Wednesday, June 22, 2016

Enoch Powell said students shouldn't count as immigrants. So why does Vote Leave include them?

The answer seems to be to do anything they can to make the migration numbers are large as possible.

Even Enoch Powell in 'that speech' (yes, the 'Rivers of Blood' one) rejected the idea of including students in migration statistics: "They are not, and never have been, immigrants." (See for yourself below!)
 
 Yet the "net migration" statistics used by campaigners for Britain leaving the UK regularly quote net migration stats where a big chunk are students. If you're to the right of Enoch Powell *on immigration*, then this should speak volumes...
 
 
 
(Quote is from my book Becoming British (Biteback, May 2016) found at https://www.bitebackpublishing.com/books/becoming-british).

2 comments:

Ben said...

How much does this really matter, if the figures we're concerned with are NET migration? Students are counted as immigrants when they come in, but then presumably as emigrants if they leave after their studies.

Thom Brooks said...

It matters a lot - as student numbers have increased substantially over the last decade. This gives the appearance of ever more 'net migrants' year on year when they are anything but.

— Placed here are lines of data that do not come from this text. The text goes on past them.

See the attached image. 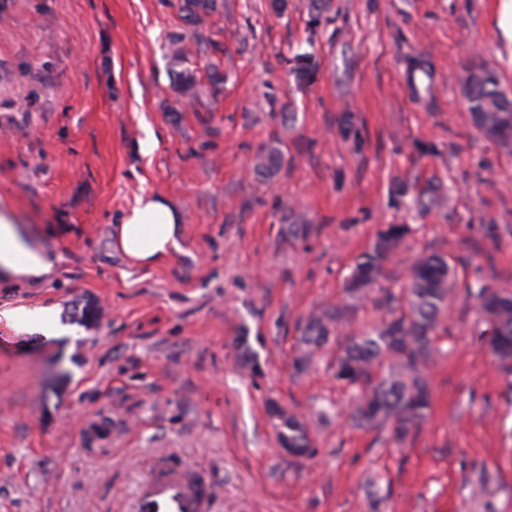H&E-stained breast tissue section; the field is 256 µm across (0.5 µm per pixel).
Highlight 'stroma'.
Here are the masks:
<instances>
[{
	"label": "stroma",
	"mask_w": 512,
	"mask_h": 512,
	"mask_svg": "<svg viewBox=\"0 0 512 512\" xmlns=\"http://www.w3.org/2000/svg\"><path fill=\"white\" fill-rule=\"evenodd\" d=\"M501 2L331 0L313 25L306 0H224L203 26L215 53L180 0H0V194L56 259L45 279L0 280V310L46 308L64 331L0 320V512H130L165 450L211 473L214 512H512V374L463 293L405 446L348 424L324 362L292 369L297 324L342 300L380 226L411 227L387 280L434 250L461 283L512 290V144L478 131L463 93L475 64L512 91ZM179 34L191 100L173 89ZM412 57L429 96L409 88ZM270 144L283 168L260 182ZM431 180L447 196L418 213ZM146 196L176 210L179 248L139 266L114 237ZM271 399L310 418L314 456L278 451ZM421 74L427 82L423 87L421 86L424 82L421 84L417 81V75ZM408 78L410 81V86L413 91V93L416 96L421 95H429L432 89L431 84V71L429 70V67L427 63L424 60L421 59H412L410 61L409 67H408Z\"/></svg>",
	"instance_id": "obj_1"
}]
</instances>
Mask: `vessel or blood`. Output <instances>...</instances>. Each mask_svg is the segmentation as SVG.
I'll use <instances>...</instances> for the list:
<instances>
[{
    "label": "vessel or blood",
    "instance_id": "obj_1",
    "mask_svg": "<svg viewBox=\"0 0 512 512\" xmlns=\"http://www.w3.org/2000/svg\"><path fill=\"white\" fill-rule=\"evenodd\" d=\"M215 487L193 461L169 453L158 457L134 496L132 512H212Z\"/></svg>",
    "mask_w": 512,
    "mask_h": 512
}]
</instances>
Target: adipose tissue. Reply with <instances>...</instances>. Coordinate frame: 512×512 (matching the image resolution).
<instances>
[{
	"instance_id": "1",
	"label": "adipose tissue",
	"mask_w": 512,
	"mask_h": 512,
	"mask_svg": "<svg viewBox=\"0 0 512 512\" xmlns=\"http://www.w3.org/2000/svg\"><path fill=\"white\" fill-rule=\"evenodd\" d=\"M12 211L0 213V268L18 276H40L52 267L45 255L31 249ZM173 208L153 197L139 199L119 228L117 247L138 265H148L178 247Z\"/></svg>"
}]
</instances>
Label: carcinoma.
<instances>
[{
	"mask_svg": "<svg viewBox=\"0 0 512 512\" xmlns=\"http://www.w3.org/2000/svg\"><path fill=\"white\" fill-rule=\"evenodd\" d=\"M222 8L224 0H182L181 4L185 20L196 26L197 42L214 51L220 50V45L205 36L199 26ZM408 78L415 95L430 94L432 75L425 61L411 60ZM463 92L473 123L486 138H512V98L493 72L469 69ZM281 166L280 151L270 147L259 156L254 173L264 181L276 175ZM443 194L444 188L430 184L415 199V205L427 210ZM409 232L406 224H389L379 230L356 260L345 285L346 298L297 325L304 351L295 358L296 372L307 369L315 352L334 349L328 368L336 381L353 391L348 419L355 427L375 431L380 444L404 443L430 415L432 397L424 370L439 352L435 339L444 329L458 283L456 264L440 253H424L409 268L398 290H380L375 299L381 311L378 320L346 330L355 321L361 303L384 278L387 265ZM465 294L474 302L476 323L488 325L484 331L476 330V335L484 337L498 366L511 372L512 291L476 281L466 284ZM268 414L276 420L280 447L290 456L312 453L306 421L275 403L269 405Z\"/></svg>",
	"mask_w": 512,
	"mask_h": 512,
	"instance_id": "cac0c4a2",
	"label": "carcinoma"
}]
</instances>
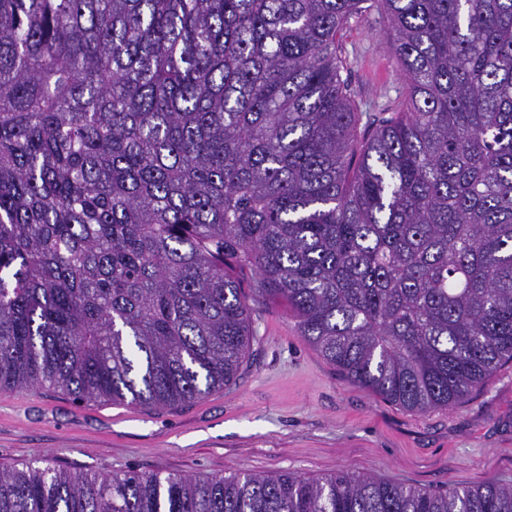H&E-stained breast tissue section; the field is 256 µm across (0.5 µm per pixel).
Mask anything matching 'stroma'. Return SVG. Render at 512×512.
I'll list each match as a JSON object with an SVG mask.
<instances>
[{
	"label": "stroma",
	"instance_id": "stroma-1",
	"mask_svg": "<svg viewBox=\"0 0 512 512\" xmlns=\"http://www.w3.org/2000/svg\"><path fill=\"white\" fill-rule=\"evenodd\" d=\"M370 6L337 50L358 111L378 115L404 84ZM256 339L239 376L164 409L79 403L43 386L0 392V468L41 457L98 474L184 476L347 471L397 484H512V364L459 405L411 412L356 386L303 340L281 300L255 303Z\"/></svg>",
	"mask_w": 512,
	"mask_h": 512
}]
</instances>
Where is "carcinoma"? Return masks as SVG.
I'll return each mask as SVG.
<instances>
[{
    "label": "carcinoma",
    "instance_id": "cac0c4a2",
    "mask_svg": "<svg viewBox=\"0 0 512 512\" xmlns=\"http://www.w3.org/2000/svg\"><path fill=\"white\" fill-rule=\"evenodd\" d=\"M406 97L359 131L362 4ZM415 412L512 362V0H0V392L163 408L235 379L238 272ZM0 512H512L340 472L0 469Z\"/></svg>",
    "mask_w": 512,
    "mask_h": 512
}]
</instances>
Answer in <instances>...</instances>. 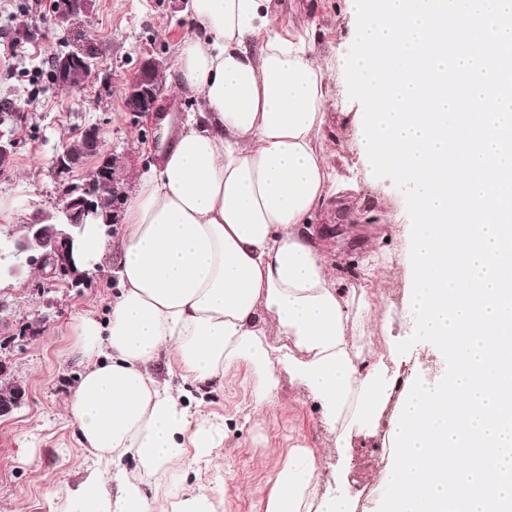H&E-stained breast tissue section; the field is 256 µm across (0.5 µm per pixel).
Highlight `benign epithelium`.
I'll return each instance as SVG.
<instances>
[{
    "mask_svg": "<svg viewBox=\"0 0 512 512\" xmlns=\"http://www.w3.org/2000/svg\"><path fill=\"white\" fill-rule=\"evenodd\" d=\"M92 0H59L56 20L70 23L89 14ZM82 77L73 75V57L55 58L61 87L79 89L82 81L93 76L99 88L108 92L112 86V74L97 65V59H84ZM165 60L155 56L144 59L134 77L126 84L124 105L126 110L139 116L162 111L161 95ZM25 119L22 112L0 114V172L13 165L15 133ZM102 138L96 126L84 128L79 140L65 142L51 160L53 175L59 185L61 207L54 216H35L23 225V232L9 237L5 248L13 262L4 269L10 278L21 276L26 270L38 269L50 263V277L67 280V285L77 288L90 276L91 268L81 250V240L86 230L95 224L112 223L109 200L120 194L121 180L117 159L101 152ZM92 162L95 190L88 193L84 182L74 183L72 173ZM26 398V390L20 385L0 390V419L11 417Z\"/></svg>",
    "mask_w": 512,
    "mask_h": 512,
    "instance_id": "7a95c632",
    "label": "benign epithelium"
}]
</instances>
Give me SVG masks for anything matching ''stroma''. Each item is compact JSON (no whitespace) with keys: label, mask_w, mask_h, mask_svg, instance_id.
<instances>
[{"label":"stroma","mask_w":512,"mask_h":512,"mask_svg":"<svg viewBox=\"0 0 512 512\" xmlns=\"http://www.w3.org/2000/svg\"><path fill=\"white\" fill-rule=\"evenodd\" d=\"M53 0H42L40 12H21L15 0H0V24L26 42L25 58L0 55V101L21 104L26 121L16 133L17 148L10 171L0 174V235L19 232L28 211L55 212L59 189L51 158L64 140L96 125L106 151L116 155L127 179H134L146 162L136 141L157 144L162 126L145 121L123 106L125 84L148 56L171 58L176 42L190 26L187 8L179 0H93L88 18L68 28L56 24ZM303 13L314 24L320 56L338 67L352 45L354 19L349 0H283L282 15ZM96 40L103 48L101 68L112 74V94L97 97V83L73 91L49 84L54 55ZM39 70L38 97H30L22 70ZM323 150L335 171H357L358 188L330 205L323 222L335 260L336 285L362 288L374 294L387 312L374 326L376 338H408L414 325L404 317L408 276L402 264L401 226L405 198L390 180L374 177L360 165L354 130L339 113H332ZM390 252L392 261L376 278L365 276L363 262L370 251ZM114 284L108 275L90 277L85 286L68 289L49 283L39 273L0 280V340L10 339L15 380L27 392L24 405L0 420V512H62L71 490L94 463L82 448L63 403L76 387L82 367L71 355L72 325L79 315L105 316ZM404 376L434 382L446 363L433 344L420 342L405 354ZM270 402L254 407L250 373L231 371L223 385L201 405L202 413L223 418L227 438L209 458L187 463L174 492L188 494L200 486L222 485L217 512H258V501L277 461L288 448H311L318 461L320 483L337 498L348 500L354 512H378L391 455L386 433L395 411L387 404L380 424L369 436L353 437L347 457H340L324 428L320 409L309 392L280 373Z\"/></svg>","instance_id":"stroma-1"}]
</instances>
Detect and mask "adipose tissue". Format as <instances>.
I'll return each mask as SVG.
<instances>
[{"label":"adipose tissue","mask_w":512,"mask_h":512,"mask_svg":"<svg viewBox=\"0 0 512 512\" xmlns=\"http://www.w3.org/2000/svg\"><path fill=\"white\" fill-rule=\"evenodd\" d=\"M190 20L170 71L199 107L164 153L142 145L148 162L120 238L92 228L81 242L88 261L115 260L116 291L106 318L73 326L83 370L65 408L99 467L67 512H213L210 492L170 498L164 488L176 466L223 444V425L195 419L190 405L239 366L260 402L278 371L304 386L341 454L352 430L378 427L396 384L387 363L398 349L367 359L355 330L377 311L367 293L337 288L322 243L324 204L350 185L318 148L333 89L309 25L281 21L278 0H191ZM272 322L286 338L276 349L265 340ZM260 510L350 505L321 492L313 451L296 445Z\"/></svg>","instance_id":"obj_1"}]
</instances>
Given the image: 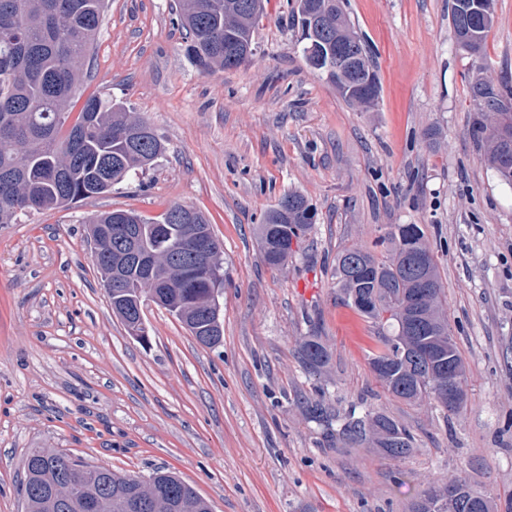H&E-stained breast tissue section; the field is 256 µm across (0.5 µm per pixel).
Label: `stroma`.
I'll return each mask as SVG.
<instances>
[{"instance_id": "35a3bbf8", "label": "stroma", "mask_w": 512, "mask_h": 512, "mask_svg": "<svg viewBox=\"0 0 512 512\" xmlns=\"http://www.w3.org/2000/svg\"><path fill=\"white\" fill-rule=\"evenodd\" d=\"M175 4L109 0L82 89L123 101L165 153L108 193L0 226V512H25L31 448L144 478L167 468L214 512H409L451 478L512 512V187L484 160L470 92L481 74L512 89V0H496L479 61L457 47L448 0H344L379 79L368 110L306 64L297 0H264L249 62L212 74L186 58ZM292 190L316 216L272 267L255 227ZM175 203L222 246L214 346L150 301L138 342L93 263L91 217ZM389 224L420 225L437 257L466 365L457 413L390 394L368 360L377 326L336 295L337 252ZM308 336L328 350L321 369L300 355ZM315 401L393 417L412 453L336 443Z\"/></svg>"}]
</instances>
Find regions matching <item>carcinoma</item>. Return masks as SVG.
<instances>
[{
    "mask_svg": "<svg viewBox=\"0 0 512 512\" xmlns=\"http://www.w3.org/2000/svg\"><path fill=\"white\" fill-rule=\"evenodd\" d=\"M241 0H178L176 23L184 31L185 55L202 73L232 69L224 60V43L252 37L262 6L247 11ZM321 6L324 27L333 34L326 46L305 41V61L318 62L317 70L332 82L351 105L361 88L346 75L328 69L341 50L354 71L372 77L367 89L378 90L375 64L366 44L336 0H298V15ZM107 0H0V224H14L21 213L67 206L104 193L143 171L163 152L159 137L136 144L129 131L142 119L120 103L89 96L75 119L70 104L83 84V65L99 33ZM450 20L457 45L471 56H482L495 22L494 0H451ZM479 112L476 135L484 156L500 181L512 185V100L497 93L484 77L471 85ZM182 208L176 204L160 216L146 219L133 211L115 210L90 218L88 235L98 243L94 264L107 278L110 257L119 247L122 231L133 226L144 237L153 258L150 272L130 268L124 285L128 295L156 294L162 298L187 293L190 309L179 318L185 326L203 324L213 280L223 276L222 248L214 242V265L195 268L174 262L173 250L189 247L190 231L169 220ZM307 199L290 191L266 214L258 227L260 243L271 239L280 248L263 250L264 260L281 266L288 260L292 241L314 224ZM381 253H376V248ZM333 277L340 299L389 332L379 337L381 349L370 366L385 388L409 405L432 401L448 406V379L465 373L463 358L453 341L445 310L439 265L424 230L418 224H391L374 241V248L352 246L339 251ZM306 364L316 369L327 361L324 346L314 338L301 344ZM310 417L336 427V442L367 444L382 455L399 459L414 448L413 434L389 415L366 409L332 414L315 403ZM76 467L84 477L88 464L61 451L32 448L25 463L21 493L27 512H57L40 494L55 480V467ZM114 486H134L146 495H160L180 505L178 512H203L204 498L171 472L156 471L148 478L120 474L98 466ZM447 484L438 480L418 493L411 512H441ZM464 486L453 512H494L493 501Z\"/></svg>",
    "mask_w": 512,
    "mask_h": 512,
    "instance_id": "obj_1",
    "label": "carcinoma"
}]
</instances>
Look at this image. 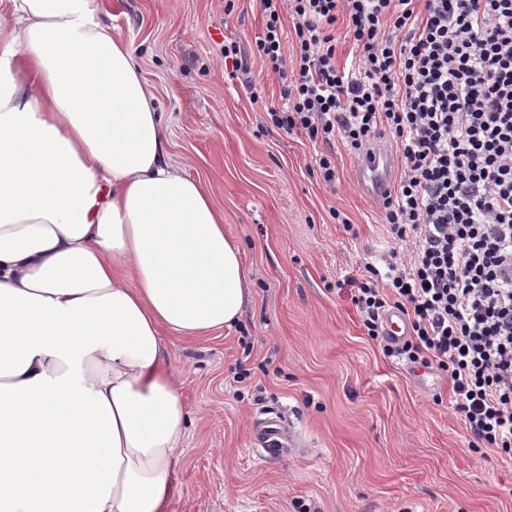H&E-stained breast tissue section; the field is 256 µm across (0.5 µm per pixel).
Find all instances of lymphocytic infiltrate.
<instances>
[{
	"label": "lymphocytic infiltrate",
	"mask_w": 512,
	"mask_h": 512,
	"mask_svg": "<svg viewBox=\"0 0 512 512\" xmlns=\"http://www.w3.org/2000/svg\"><path fill=\"white\" fill-rule=\"evenodd\" d=\"M259 3L256 49L286 101L274 127L357 153L387 131L402 155L381 199L398 246L352 297L368 336L387 356L436 362L472 447L512 459V0ZM341 19L356 49L346 67ZM392 308L408 318L399 345L382 329Z\"/></svg>",
	"instance_id": "f902f5d3"
}]
</instances>
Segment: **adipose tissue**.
Instances as JSON below:
<instances>
[{"label": "adipose tissue", "mask_w": 512, "mask_h": 512, "mask_svg": "<svg viewBox=\"0 0 512 512\" xmlns=\"http://www.w3.org/2000/svg\"><path fill=\"white\" fill-rule=\"evenodd\" d=\"M95 0H0V512H169L167 336L237 323L224 214Z\"/></svg>", "instance_id": "adipose-tissue-1"}]
</instances>
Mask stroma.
Returning <instances> with one entry per match:
<instances>
[{
    "mask_svg": "<svg viewBox=\"0 0 512 512\" xmlns=\"http://www.w3.org/2000/svg\"><path fill=\"white\" fill-rule=\"evenodd\" d=\"M100 2L139 52L170 151L223 210L252 280L233 328L169 340L190 414L171 512H512V463L471 448L447 373L418 384L362 324L351 297L389 250V226L342 142L273 126L282 81L256 51L258 0ZM230 42L244 71L224 65ZM319 154L335 187L314 167ZM263 419L278 423L281 447L254 446Z\"/></svg>",
    "mask_w": 512,
    "mask_h": 512,
    "instance_id": "obj_1",
    "label": "stroma"
}]
</instances>
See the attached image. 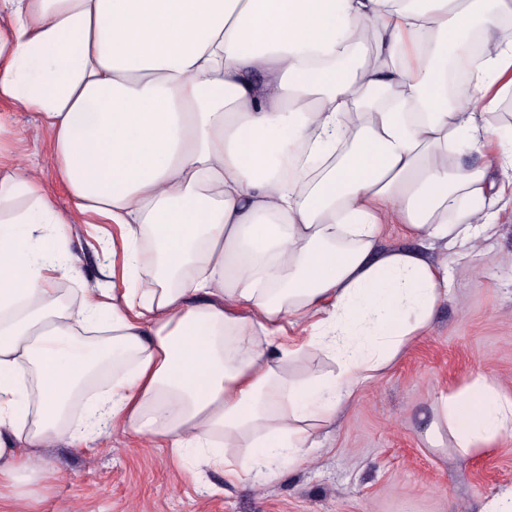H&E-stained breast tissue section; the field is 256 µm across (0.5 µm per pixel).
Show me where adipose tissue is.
<instances>
[{"mask_svg": "<svg viewBox=\"0 0 512 512\" xmlns=\"http://www.w3.org/2000/svg\"><path fill=\"white\" fill-rule=\"evenodd\" d=\"M507 15L512 0H0V99L42 117L76 212L121 240L102 282L57 304L69 229L31 170L0 163V506L57 480L40 449L115 433L193 474L306 463L315 426L447 300L428 251L495 226ZM473 28L475 94L452 102ZM481 143L483 164L460 167ZM387 224L418 248H380ZM312 351L334 370L291 375ZM508 431L512 396L479 377L440 396L426 439L466 454Z\"/></svg>", "mask_w": 512, "mask_h": 512, "instance_id": "ef3b65f1", "label": "adipose tissue"}]
</instances>
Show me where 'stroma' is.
Instances as JSON below:
<instances>
[{
  "label": "stroma",
  "instance_id": "obj_1",
  "mask_svg": "<svg viewBox=\"0 0 512 512\" xmlns=\"http://www.w3.org/2000/svg\"><path fill=\"white\" fill-rule=\"evenodd\" d=\"M0 114L15 131L11 158L35 169L56 212L70 219L82 283L96 285L102 249L73 213L38 114L8 101ZM497 181L508 202L478 250L462 259L431 252L448 261V299L428 331L359 386L356 400L320 430L312 461L281 466L256 485L213 469L189 478L168 449L137 434L82 450L60 444L40 454L61 476L26 512H479L512 485V435L464 457L448 442L430 447L425 432L440 395L476 376L512 395V171ZM79 284L59 281V300L76 302Z\"/></svg>",
  "mask_w": 512,
  "mask_h": 512
}]
</instances>
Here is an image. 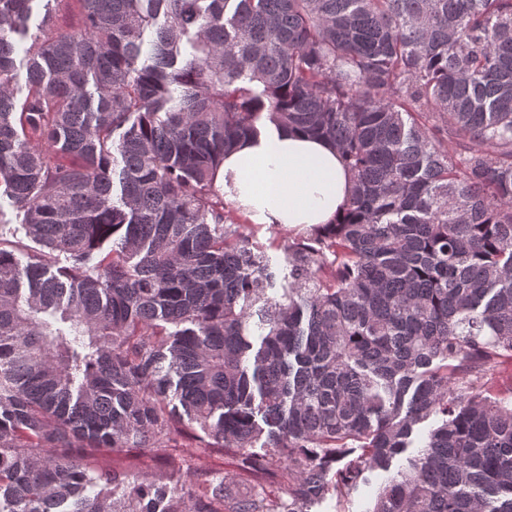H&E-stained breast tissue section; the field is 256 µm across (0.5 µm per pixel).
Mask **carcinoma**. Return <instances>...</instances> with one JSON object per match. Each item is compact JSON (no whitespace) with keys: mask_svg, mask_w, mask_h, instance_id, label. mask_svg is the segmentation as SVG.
Here are the masks:
<instances>
[{"mask_svg":"<svg viewBox=\"0 0 512 512\" xmlns=\"http://www.w3.org/2000/svg\"><path fill=\"white\" fill-rule=\"evenodd\" d=\"M36 2L0 0V190L42 246L0 238V512H311L376 472L369 512H512V388L479 383L512 362V0H75L19 100ZM273 128L355 180L280 292L214 182ZM90 460L97 465L119 466L128 474L140 477L151 476L156 471V463L148 456L132 448L121 453L112 452V448H94Z\"/></svg>","mask_w":512,"mask_h":512,"instance_id":"1","label":"carcinoma"}]
</instances>
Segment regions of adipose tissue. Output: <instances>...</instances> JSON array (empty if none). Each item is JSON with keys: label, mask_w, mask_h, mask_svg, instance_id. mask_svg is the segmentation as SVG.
I'll use <instances>...</instances> for the list:
<instances>
[{"label": "adipose tissue", "mask_w": 512, "mask_h": 512, "mask_svg": "<svg viewBox=\"0 0 512 512\" xmlns=\"http://www.w3.org/2000/svg\"><path fill=\"white\" fill-rule=\"evenodd\" d=\"M215 180L239 214L300 231L334 222L353 187L336 147L299 133L240 141Z\"/></svg>", "instance_id": "obj_1"}]
</instances>
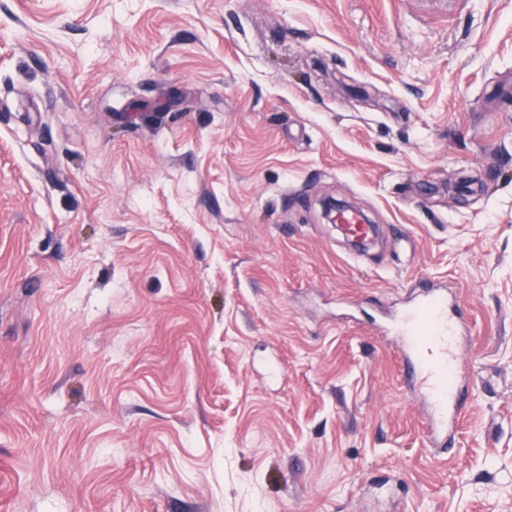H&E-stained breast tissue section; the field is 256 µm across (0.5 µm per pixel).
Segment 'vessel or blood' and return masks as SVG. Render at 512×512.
I'll list each match as a JSON object with an SVG mask.
<instances>
[{
    "label": "vessel or blood",
    "mask_w": 512,
    "mask_h": 512,
    "mask_svg": "<svg viewBox=\"0 0 512 512\" xmlns=\"http://www.w3.org/2000/svg\"><path fill=\"white\" fill-rule=\"evenodd\" d=\"M340 224L348 237L359 240L369 239L374 232L372 225L361 223L352 212L343 214ZM389 329L398 338L410 388L426 396L428 441L431 447L447 449L471 385L470 369L459 354L466 331L459 307L424 283L410 304L392 316Z\"/></svg>",
    "instance_id": "vessel-or-blood-1"
}]
</instances>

It would be preferable to remove them altogether from the net migration figures - instantly shaving off over 100+k. And then cut out returning British citizens (about 87k). All of a sudden, net migration figures could be roughly halved without doing anything different. The benefits are a more accurate figure of non-British foreign born migration long term - and one that undermines most scaremongering about migration levels thus far.